U z a s a d n i e n i e
Powód Zbigniew Ś. w "pozwie o przywrócenie stanowiska i grupy uposażenia zasadniczego" skierowanym przeciwko [...] Dyrekcji Okręgowej Kolei Państwowych w G. wyjaśnił, iż odwołuje się od decyzji z dnia 15 marca 1996 r. dotyczącej wyznaczenia go na stanowisko starszego referenta i przyznania 10 grupy uposażenia, gdyż będąc pracownikiem mianowanym od 1992 r. zajmował stanowisko starszego dyspozytora do spraw trakcji i posiadał 15 grupę uposażenia. Dokonana zmiana warunków pracy jest więc dla niego krzywdząca, tym bardziej że wpływa także na wysokość dodatku transportowego, dodatku za służby nocne, dodatku za służby świąteczne itp.
Postanowieniem z dnia 15 lipca 1996 r.

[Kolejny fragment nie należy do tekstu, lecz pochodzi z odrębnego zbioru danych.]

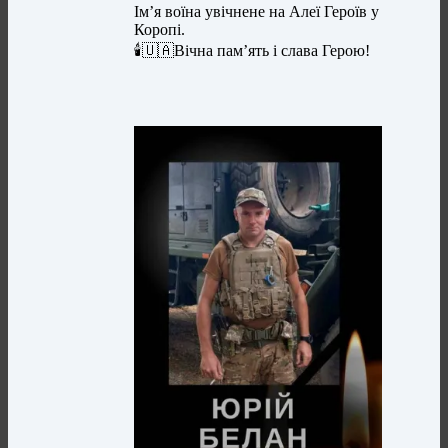
Ім’я воїна увічнене на Алеї Героїв у
Коропі.
🕯️🇺🇦Вічна пам’ять і слава Герою!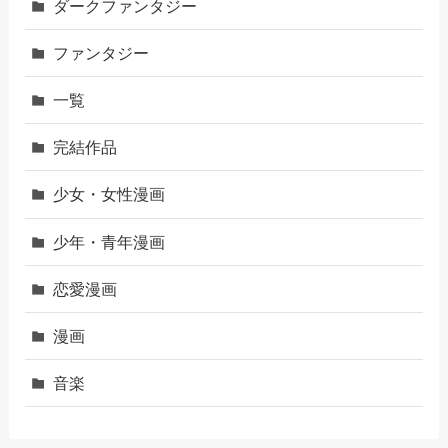
ダークファンタジー
ファンタジー
一覧
完結作品
少女・女性漫画
少年・青年漫画
恋愛漫画
漫画
音楽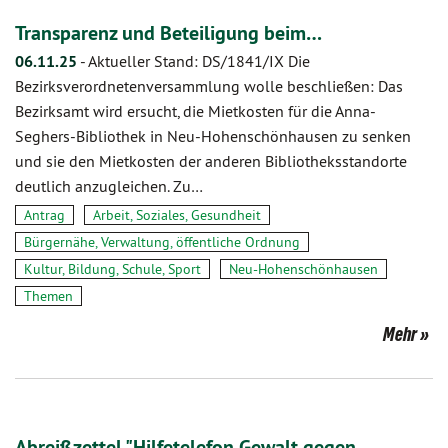
Transparenz und Beteiligung beim…
06.11.25
-
Aktueller Stand: DS/1841/IX Die
Bezirksverordnetenversammlung wolle beschließen: Das
Bezirksamt wird ersucht, die Mietkosten für die Anna-
Seghers-Bibliothek in Neu-Hohenschönhausen zu senken
und sie den Mietkosten der anderen Bibliotheksstandorte
deutlich anzugleichen. Zu…
Antrag
Arbeit, Soziales, Gesundheit
Bürgernähe, Verwaltung, öffentliche Ordnung
Kultur, Bildung, Schule, Sport
Neu-Hohenschönhausen
Themen
Mehr
Abreißzettel "Hilfetelefon Gewalt gegen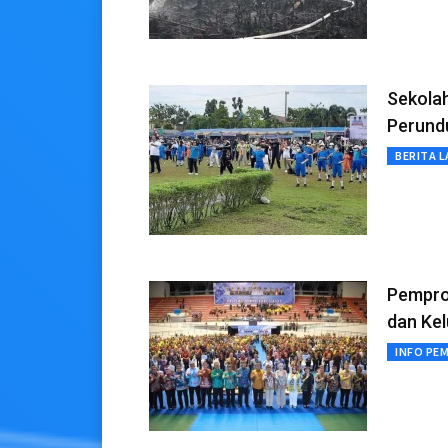
Sekolah
Perund
BERITA L
Pempro
dan Ke
INFO PE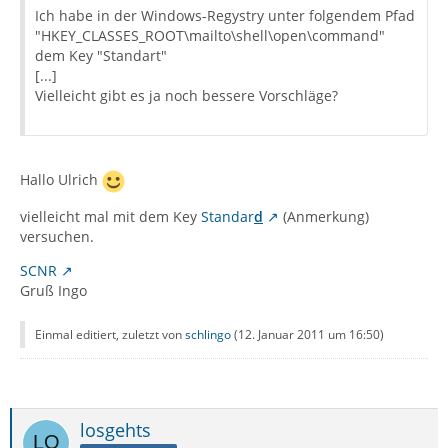
Ich habe in der Windows-Regystry unter folgendem Pfad
"HKEY_CLASSES_ROOT\mailto\shell\open\command"
dem Key "Standart"
[...]
Vielleicht gibt es ja noch bessere Vorschläge?
Hallo Ulrich
vielleicht mal mit dem Key
Standar
d
(Anmerkung)
versuchen.
SCNR
Gruß Ingo
Einmal editiert, zuletzt von
schlingo
(
12. Januar 2011 um 16:50
)
losgehts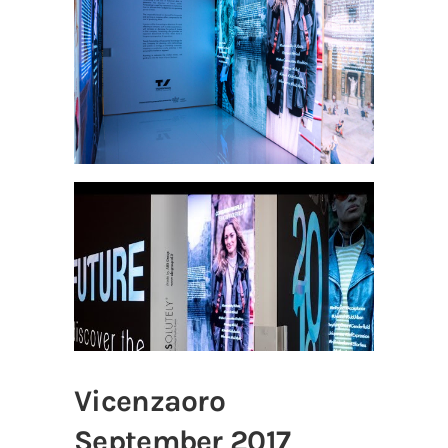
Vicenzaoro
September 2017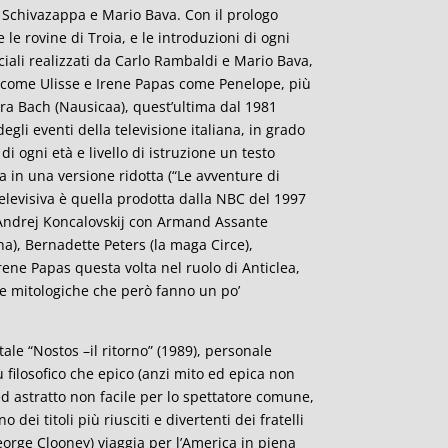
o Schivazappa e Mario Bava. Con il prologo
e rovine di Troia, e le introduzioni di ogni
ciali realizzati da Carlo Rambaldi e Mario Bava,
come Ulisse e Irene Papas come Penelope, più
ara Bach (Nausicaa), quest’ultima dal 1981
gli eventi della televisione italiana, in grado
 ogni età e livello di istruzione un testo
 in una versione ridotta (“Le avventure di
televisiva è quella prodotta dalla NBC del 1997
o Andrej Koncalovskij con Armand Assante
ena), Bernadette Peters (la maga Circe),
rene Papas questa volta nel ruolo di Anticlea,
ure mitologiche che però fanno un po’
ale “Nostos –il ritorno” (1989), personale
ù filosofico che epico (anzi mito ed epica non
 astratto non facile per lo spettatore comune,
dei titoli più riusciti e divertenti dei fratelli
eorge Clooney) viaggia per l’America in piena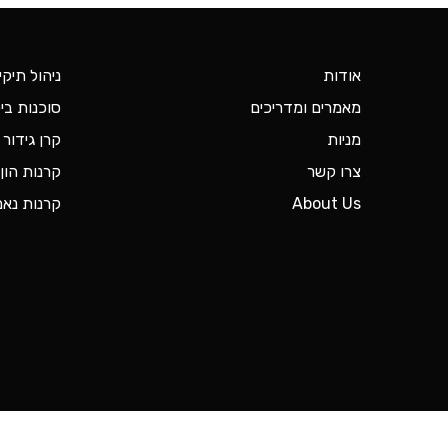
אודות
ניהול תיקי
מאמרים ומדריכים
סוכנות ביט
מניות
קרן גידור
צרו קשר
קרנות הון 
About Us
קרנות נאמ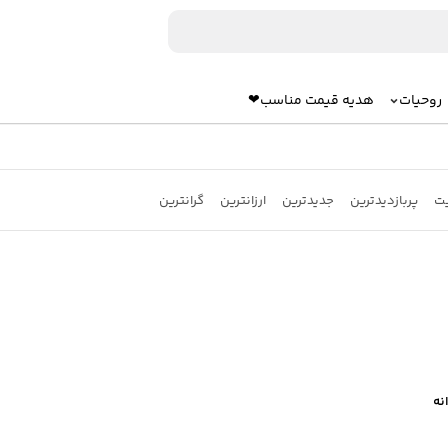
روحیات
هدیه قیمت مناسب❤
یت
پربازدیدترین
جدیدترین
ارزانترین
گرانترین
نه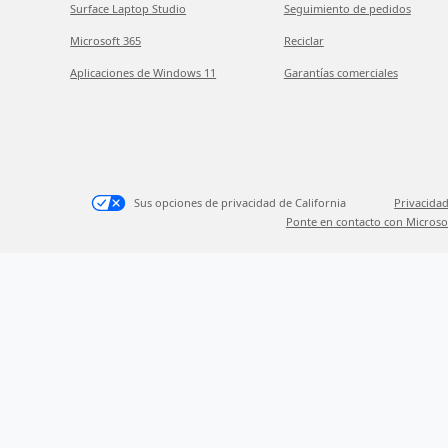
Surface Laptop Studio
Seguimiento de pedidos
Microsoft 365
Reciclar
Aplicaciones de Windows 11
Garantías comerciales
Sus opciones de privacidad de California
Privacidad
Ponte en contacto con Microso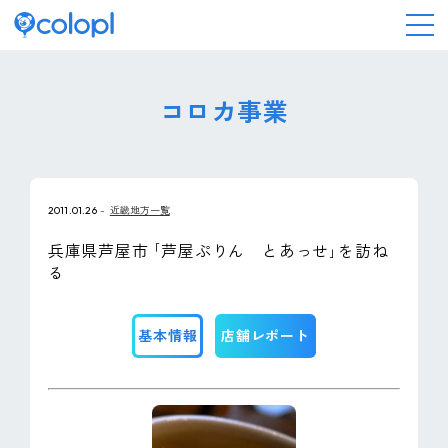
会社情報
コロカ事業
ニュース
2011.01.26
近畿地方一覧
事業情報
兵庫県芦屋市 ｢芦屋ぷりん とあっせ｣を訪ね
る
IR情報
基本情報
店舗レポート
採用情報
サステナビリティ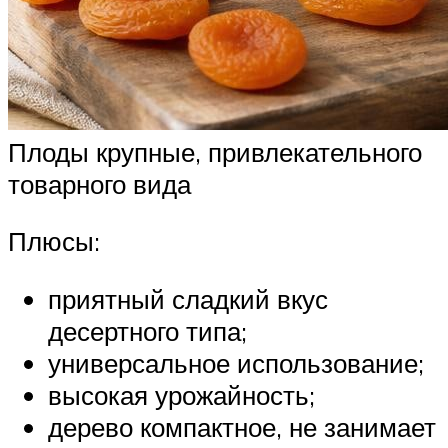
Плоды крупные, привлекательного
товарного вида
Плюсы:
приятный сладкий вкус
десертного типа;
универсальное использование;
высокая урожайность;
дерево компактное, не занимает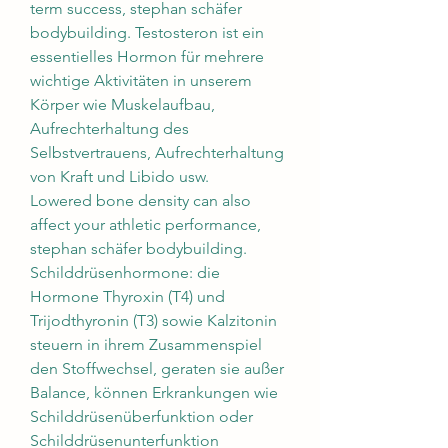
term success, stephan schäfer 
bodybuilding. Testosteron ist ein 
essentielles Hormon für mehrere 
wichtige Aktivitäten in unserem 
Körper wie Muskelaufbau, 
Aufrechterhaltung des 
Selbstvertrauens, Aufrechterhaltung 
von Kraft und Libido usw.
Lowered bone density can also 
affect your athletic performance, 
stephan schäfer bodybuilding.
Schilddrüsenhormone: die 
Hormone Thyroxin (T4) und 
Trijodthyronin (T3) sowie Kalzitonin 
steuern in ihrem Zusammenspiel 
den Stoffwechsel, geraten sie außer 
Balance, können Erkrankungen wie 
Schilddrüsenüberfunktion oder 
Schilddrüsenunterfunktion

Sąd Rejonowy-Sąd Pracy w Gdańsku uznał się niewłaściwym do rozpoznania sprawy i przekazał ją - stosownie do art. 464 § 1 KPC - do rozpoznania Dyrektorowi Generalnemu PKP.
Wydając powyższe postanowienie Sąd Rejonowy powołał się na art. 2 § 3 KPC i § 46 rozporządzenia Rady Ministrów z dnia 27 grudnia 1974 r. w sprawie praw i obowiązków pracowników kolejowych (jednolity tekst: Dz. U. z 1993 r., Nr 98, poz. 499), z których wynika, że w sprawach odwołań pracowników z powodu rozwiązania z nimi stosunków pracy lub też wyznaczenia ich na inne stanowisko droga sądowa jest niedopuszczalna, a odwołania te rozpatruje kierownik jednostki nadrzędnej jako organ właściwy.
Sąd Wojewódzki-Sąd Pracy i Ubezpieczeń Społecznych w Gdańsku z siedzibą w Gdyni postanowieniem z dnia 23 października 1996 r. oddalił zażalenie strony pozwanej na powyższe postanowienie.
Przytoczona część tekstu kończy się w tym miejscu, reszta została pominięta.